Evolução desde 2023: base mantida e renovação natural
Após o título inédito na Austrália e Nova Zelândia, a Espanha não estagnou. A federação local investiu pesado nas categorias de base, criando um fluxo constante de jogadoras que absorvem a identidade tática da equipe principal. Segundo o relatório da entidade, o time mantém as referências de 2023, mas já incorpora nomes como a meio-campista Vicky López, de apenas 19 anos, e a atacante Lucía Corrales, de 21, ambas surgidas nas divisões inferiores do Barcelona.
A renovação é vista como um processo natural, e não como uma crise. A comissão técnica, liderada por Jorge Vilda (que permaneceu após o título), enfatiza a continuidade tática: posse de bola, pressão alta e variações ofensivas. A Espanha chega ao Brasil como uma das favoritas, com um elenco que mescla experiência de veteranas como Alexia Putellas e a energia da nova geração.

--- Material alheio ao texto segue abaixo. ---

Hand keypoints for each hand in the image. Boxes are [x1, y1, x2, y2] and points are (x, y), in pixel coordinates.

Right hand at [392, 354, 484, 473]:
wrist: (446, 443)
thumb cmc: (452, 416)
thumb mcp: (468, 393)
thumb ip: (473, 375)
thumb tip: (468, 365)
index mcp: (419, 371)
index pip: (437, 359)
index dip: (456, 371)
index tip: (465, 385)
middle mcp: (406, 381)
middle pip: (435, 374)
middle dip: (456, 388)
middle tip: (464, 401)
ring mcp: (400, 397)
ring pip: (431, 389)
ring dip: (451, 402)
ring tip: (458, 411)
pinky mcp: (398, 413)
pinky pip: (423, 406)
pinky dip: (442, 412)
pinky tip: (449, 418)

Brasil: estruturação e exemplo internacional
Enquanto a Espanha consolida seu domínio, o Brasil avança na estruturação do futebol feminino. Após 2019, a Confederação Brasileira de Futebol (CBF) implementou um plano de desenvolvimento que inclui competições nacionais mais robustas e parcerias com clubes. Times como Corinthians e Barcelona (que tem forte presença de brasileiras) impulsionam a profissionalização.

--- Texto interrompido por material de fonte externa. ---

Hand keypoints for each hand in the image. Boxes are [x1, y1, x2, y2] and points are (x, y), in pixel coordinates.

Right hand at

Jogadoras brasileiras em ligas internacionais, como a própria Espanha, trazem experiência estratégica para a seleção canarinha. A presença de atletas como Marta (embora em fase final de carreira) e novas promessas como Gabi Portilho e Duda Sampaio demonstra o avanço. O Brasil quer usar o fator casa em 2027 para tentar o primeiro título mundial feminino.
O desafio da Copa no Brasil e o favoritismo espanhol
A Copa do Mundo de 2027 será a primeira sediada na América do Sul, e o Brasil espera que o apoio da torcida impulsione a seleção. No entanto, a Espanha chega com um histórico recente imbatível: além do título de 2023, venceu a Liga das Nações e se classificou com folga para o torneio. O técnico Vilda destacou, em coletiva, que "o grupo está coeso e focado em escrever mais uma página dourada".
O planejamento espanhol inclui amistosos de alto nível e um centro de treinamento em São Paulo durante o Mundial. A federação também investiu em análise de dados e preparação física, visando minimizar o impacto do calor e da altitude em algumas cidades-sede. Com um elenco profundo e tática afiada, a Espanha busca não apenas o bicampeonato, mas também consolidar uma dinastia no futebol feminino.